Before we reached our halfway point (Clarksburg), a Harrison County deputy sheriff pulled us over — the first but absolutely not the last time this would happen on the trip. We told our story, he saw clearly we had no baby nor meth, and we went on our way.
Clarksburg itself felt like a giant, desolate slum, but with a population exceeding 16,000 it was the biggest city we’d seen in over a week. We celebrated by patronizing a Hardee’s, the Midwestern version of what my coastal friends would recognize as Carl’s Jr:
Yes, the walk even teaches one the nuance of fast food conglomerates.
For the fourth day running, we had no idea where we were to rest for the night, but we did know we could make it to the North Bend Rail Trail (NBRT). But making it to the trail would be about a 19-mile walk (i.e. a full day’s walk), and we had no idea what it would look like when we got there. When we finally reached it, it became clear there wasn’t an official campsite waiting for us… but that didn’t mean we couldn’t make one up.
Of course, first we had to walk through a 1,000-foot-long tunnel.
It wasn’t a flooded mess like that through the whole thing, just on the ends where the recent rains had formed pools.

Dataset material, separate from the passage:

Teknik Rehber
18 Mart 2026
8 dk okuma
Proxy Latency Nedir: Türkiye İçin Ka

Right outside the tunnel, we spotted a piece of turf carved on the side of the trail, perfectly-sized for our teeny tent. Immediately, our weary bodies wanted it to be home. Only worry, to my nervous and alert mind, was whether the occupants of a couple nearby houses would mind their new neighbors. The satellite shot below gives you an idea, with the grey pin where we hoped to camp (the tunnel’s mouth just east of it) and several residences not far northwest.

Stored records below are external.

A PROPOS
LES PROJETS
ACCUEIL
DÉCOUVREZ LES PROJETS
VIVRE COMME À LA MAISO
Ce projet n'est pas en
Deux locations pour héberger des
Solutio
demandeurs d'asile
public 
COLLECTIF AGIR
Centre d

We decided to play it cool by not setting up our tent immediately.
Despite being a wet week, Easter Sunday itself had been fairly dry with highs in the 60s — beautiful weather for West Virginians eager for spring’s arrival. In other words, people were actually on the trail. At one point, a father and daughter zoomed by gleefully on a four-wheeler straight into the tunnel, hurling mud across the decrepit walls. The engine’s motor purred as it dipped into the cave, and then reared back loud as ever on the way out.
Most likely, we would’ve been fine just camping there, but I had to be sure. I had no interest in a 2 AM wake-up call from the sheriff. So I left Natalie and walked further along the trail, and then up Flinderation Rd to see if I could catch anyone out and about. Sure enough, a few blocks up I spotted the same father and daughter having the time of their lives wheeling around on the ATV in their front yard. I hailed them, and the dad came over calm as can be.
“Hey there,” I said. “I think you saw us up on the trail near the tunnel.”
“So, this might sound crazy… but we’re walking across America, and we were hoping to set up our tent for the night up there. Do you think anyone would have any problem with that?”
“No… shouldn’t be a problem at all!”
And that was that. Or so I thought.
I walked back to Natalie to deliver the good news. As we began setting up the tent, the sound of a four-wheeler zoomed up the trail. It was the very man I’d spoken to (Robert) and his wife (Nicole), foil-wrapped dishes in their laps. Seeing as it was Easter and they’d cooked way too massive an Easter feast, they decided to deliver us some of the spoils: a full plate of ham, a full plate of cake and apple pie, bread rolls, and a bagful of soda.
Natalie and I couldn’t believe it. We thanked them over and over and promised to return the plates (they’d brought the food on ceramic dishes), but they told us to just keep them as they drove away.
We gorged ourselves, adding the slabs of ham to the bacon already filling our tummies, and then passed out soundly.